You Did It in Ignorance

Peter charged his nation with denying, delivering up, and crucifying Jesus. He described Him as being the Holy and Righteous One, the Prince of Peace: their Messiah. These were strong words and Peter “softened” them somewhat in saying, “And now, brethren, I know that in ignorance ye did it, as also your rulers” (Acts 3:17). It is difficult to understand how they could have done what they did in ignorance. The signs Jesus gave His nation were so compelling and overwhelming. How could men have witnessed such signs and still not recognize who Jesus was?

Consider the restoration of sight to the blind man in John 9. When, after grudgingly recognizing that “Yes, Jesus had given sight to a man who had been born blind”, they still told the blind man, “We know God spoke unto Moses, but as far as this man, we know not whence he is” (John 9:29). They didn’t know? The response of the blind man says it all: “Why, herein is the marvel that ye know not whence he is and yet he opened mine eyes!” (John 9:30). In the whole of the narrative the Jews said, “We know this man is a sinner” and then, “We know not whence he is”. They knew Jesus was “a sinner” because He had healed the blind man on the Sabbath, and in doing that had “worked” and violated the law of God. Therefore, He was a sinner. In another confrontation with Jewish rulers over the same issue, Jesus showed His accusers that, by their reasoning, they too had “worked” on the Sabbath. But that, in a quaint illustration from long ago, “was a horse of a different color”.

The Jews of both John 9 and Acts 3 were willfully ignorant. Peter said in Acts 2 that Jesus was a man whom God had approved unto them by many mighty powers, signs, and wonders (Acts 2:22). Despite overwhelming evidence from God that He approved and had sent Jesus, His nation rejected Him. Jesus did not meet their concept of who the Messiah was. They had their own notions about what the Messiah would be and do, and they wouldn’t accept any evidence that proved their own ideas wrong. Their ignorance was willful.
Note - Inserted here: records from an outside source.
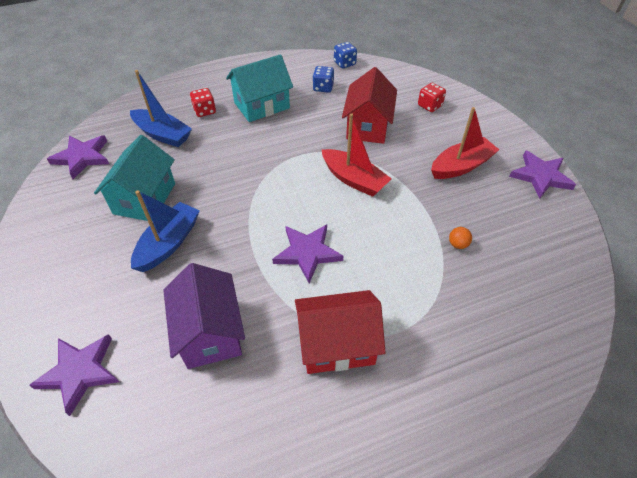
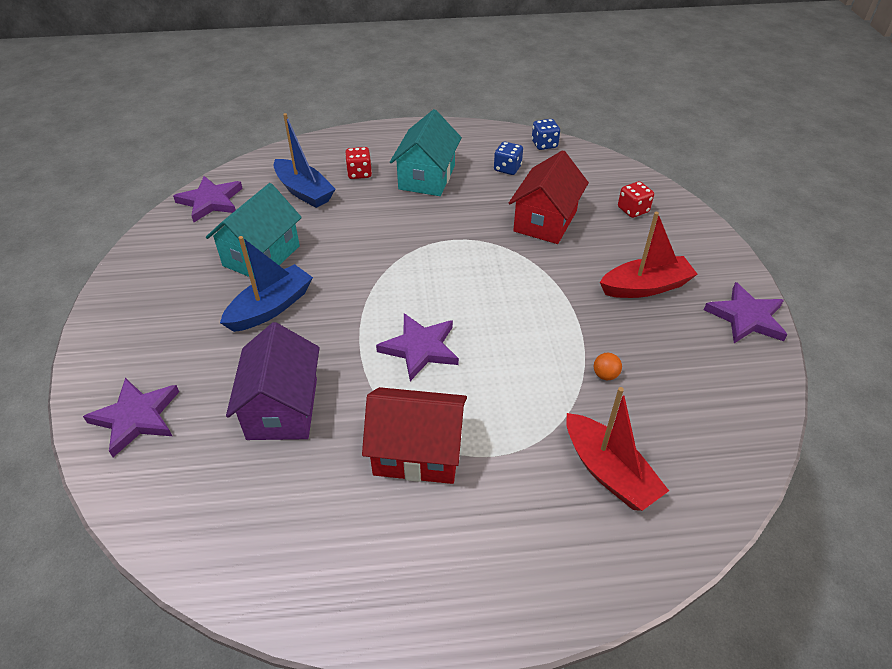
camera: 15 degrees right, 5 degrees down
(262, 105) = (427, 177): turquoise house -> turquoise house turned 60 degrees counterclockwise
(354, 179) = (505, 278): red boat -> red boat (609, 472)

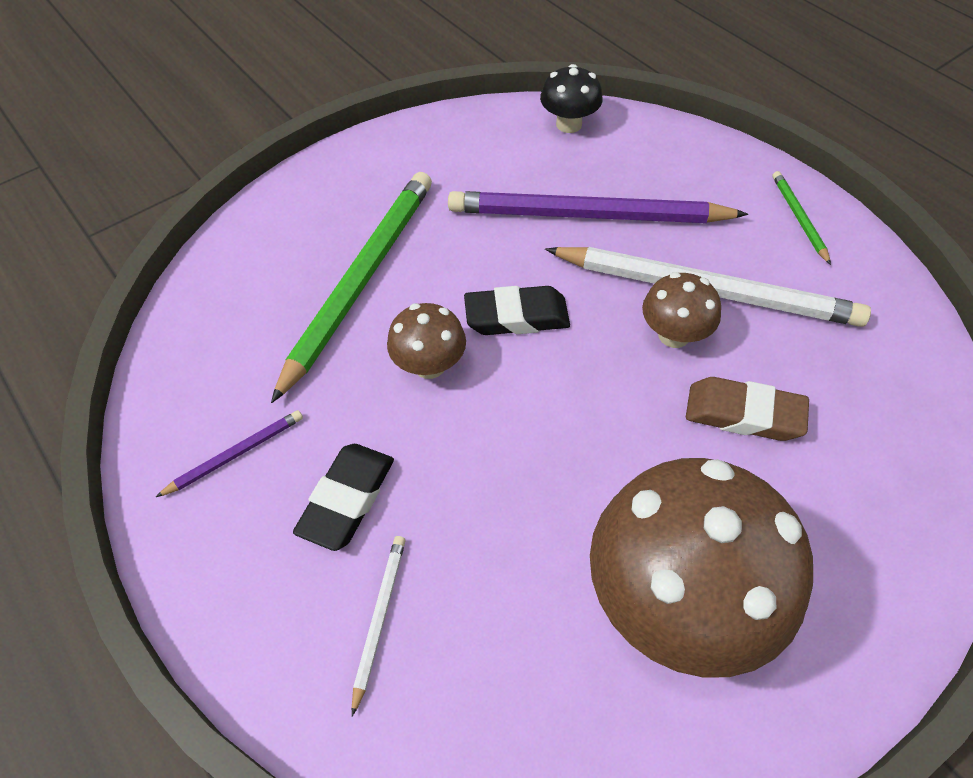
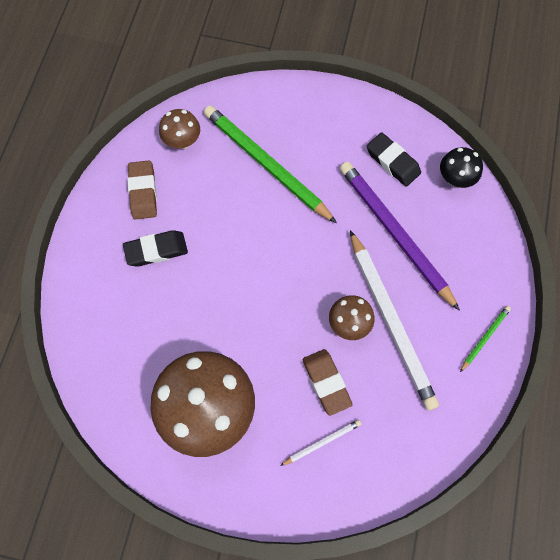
camera: 50 degrees right, 15 degrees up
(235, 454) = (143, 192): purple pencil -> brown eraser
(360, 280) = (266, 165): green pencil -> green pencil turned 120 degrees counterclockwise
(379, 619) = (118, 302): white pencil -> white pencil (322, 442)
(429, 365) = (244, 230): brown mushroom -> brown mushroom (182, 141)
(516, 317) = (301, 247): black eraser -> black eraser (392, 162)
The Pharisees and chief priests of John 11 were no different from those of John 9. Jesus had raised Lazarus from the dead after he had been dead four days. The death of Lazarus was “public knowledge” for those four days, so denial that he had been dead would have made them appear quite foolish. They reasoned together, “What do we? This man doeth many signs”. So did they do as others and believe on Jesus? They did not. They plotted to kill Him because, as they reasoned, “If we let him thus alone: all men will believe on him and the Romans will come and take away both our place and nation” (John 11:47-48)
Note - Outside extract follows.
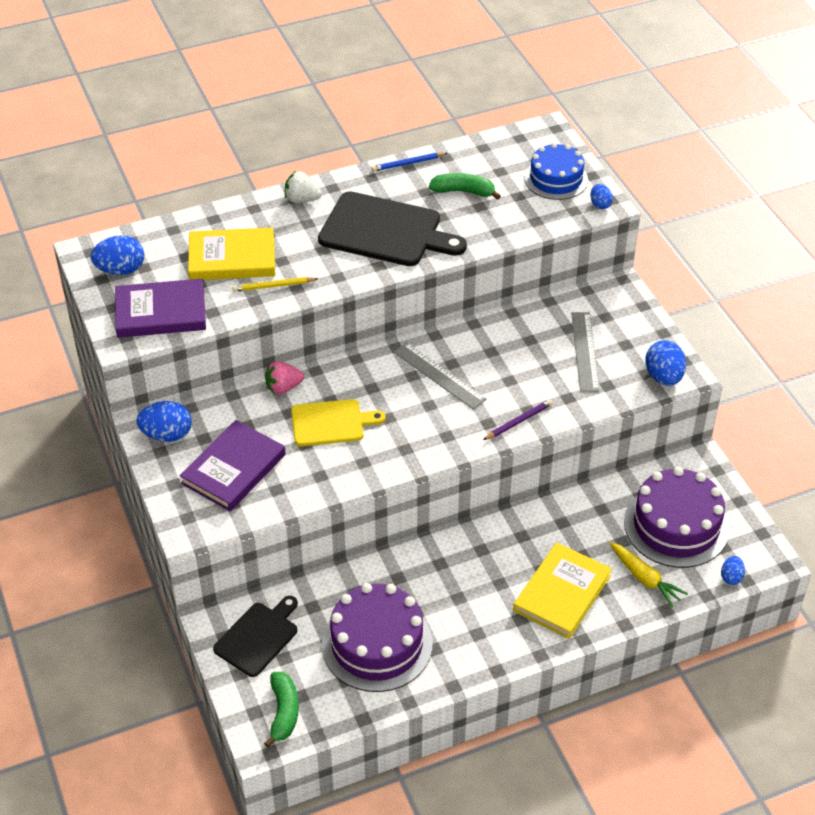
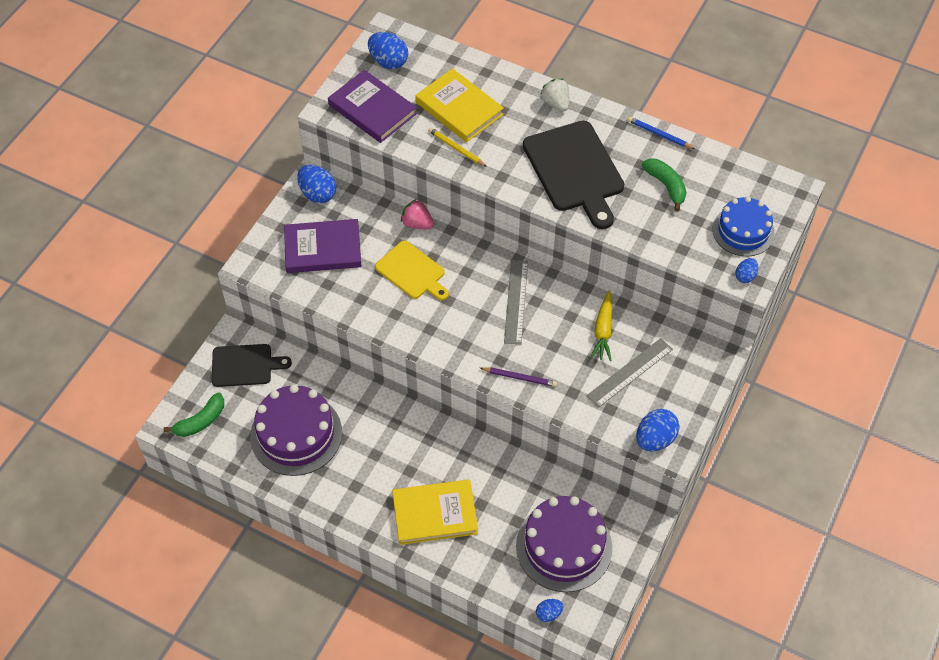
camera: 50 degrees right, 10 degrees up
(644, 578) = (495, 557): yellow carrot -> yellow carrot (603, 330)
Perhaps there were some at Solomon’s Porch in Acts 3 who truly were ignorant of the truth that God had sent His Son. But whether sincerely or willfully ignorant, the Jews had sinned in their betrayal, denial, and crucifixion of God’s Son. Their actions were sinful; ones they would be condemned for. Paul preached to the Gentiles in Athens who had rejected the one true God and had made and worshipped “gods that are no gods”. Paul’s message to them was about the same as Peter’s at Solomon’s Porch. He said, “The times of ignorance therefore God overlooked but now he commandeth men that they should all everywhere repent: inasmuch as he hath appointed a day in which he shall judge the world by the man whom he hath ordained” (Acts 17:30-31).
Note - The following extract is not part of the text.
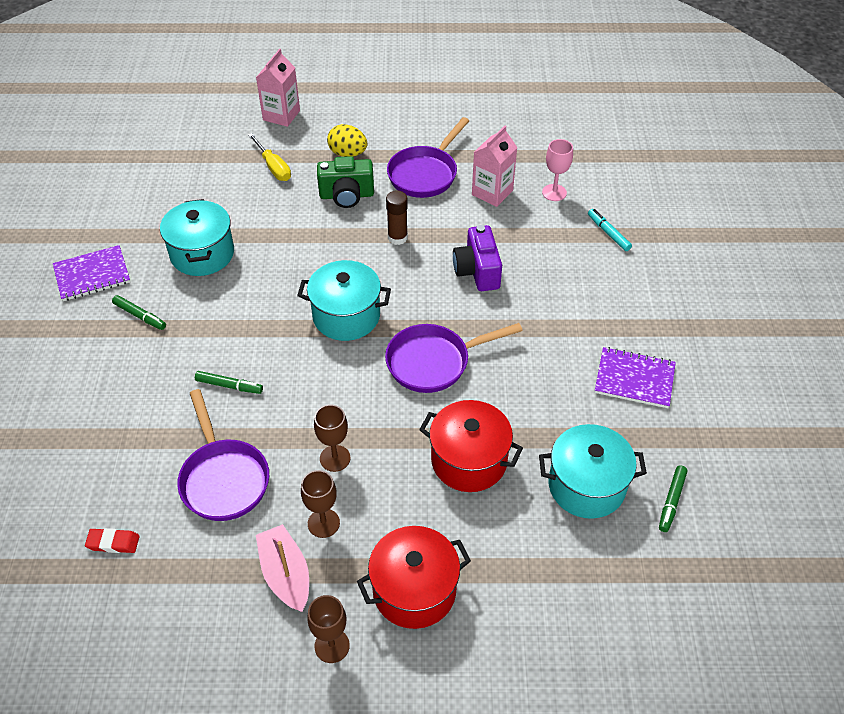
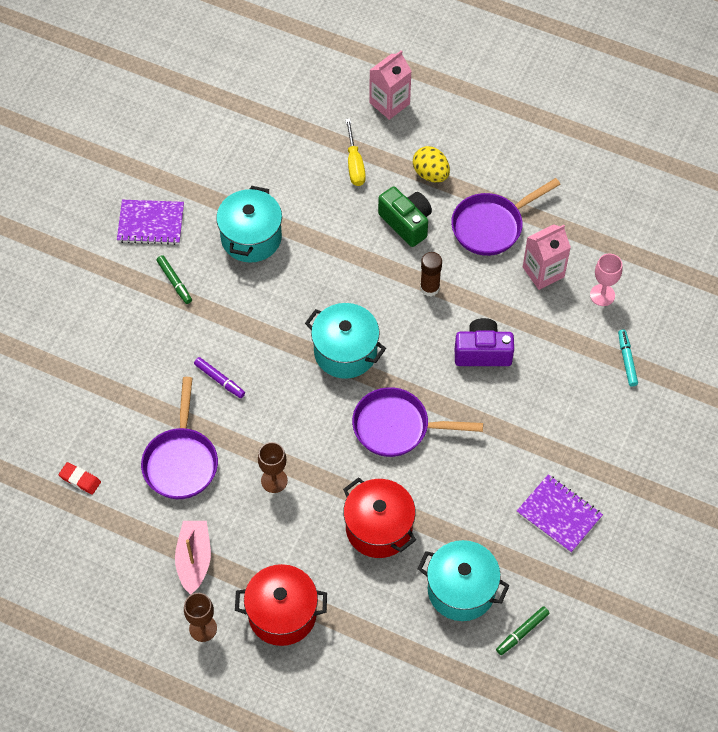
camera: 25 degrees right, 10 degrees up
(229, 386) = (219, 380): green marker -> purple marker
(323, 523) = (240, 531): brown goblet -> none
(346, 195) = (406, 223): green camera -> green camera turned 150 degrees counterclockwise
(477, 271) = (482, 352): purple camera -> purple camera turned 75 degrees clockwise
Ignorance neither excuses nor saves a man. Both those of Acts 3 and Acts 17 who were ignorant were commanded to repent (Acts 3:19; 17:30-31). Jesus said, “And that servant what knew his Lord’s will and made not ready nor did according to his will shall be beaten with many stripes, but he that knew not, and did things worthy of stripes shall be beaten with few” (Luke 12:47-48).

Paul told the Corinthians, “Try your own selves whether ye are in the faith; prove your own selves. Or know ye not as to your own selves that Christ Jesus is in ye? Unless indeed ye be reprobate” (2 Corinthians 13:5). Eternity is too long and hell is too terrible for us not to sincerely evaluate to see whether we are walking in the light of God or not, and if we are not, to repent and begin to do so.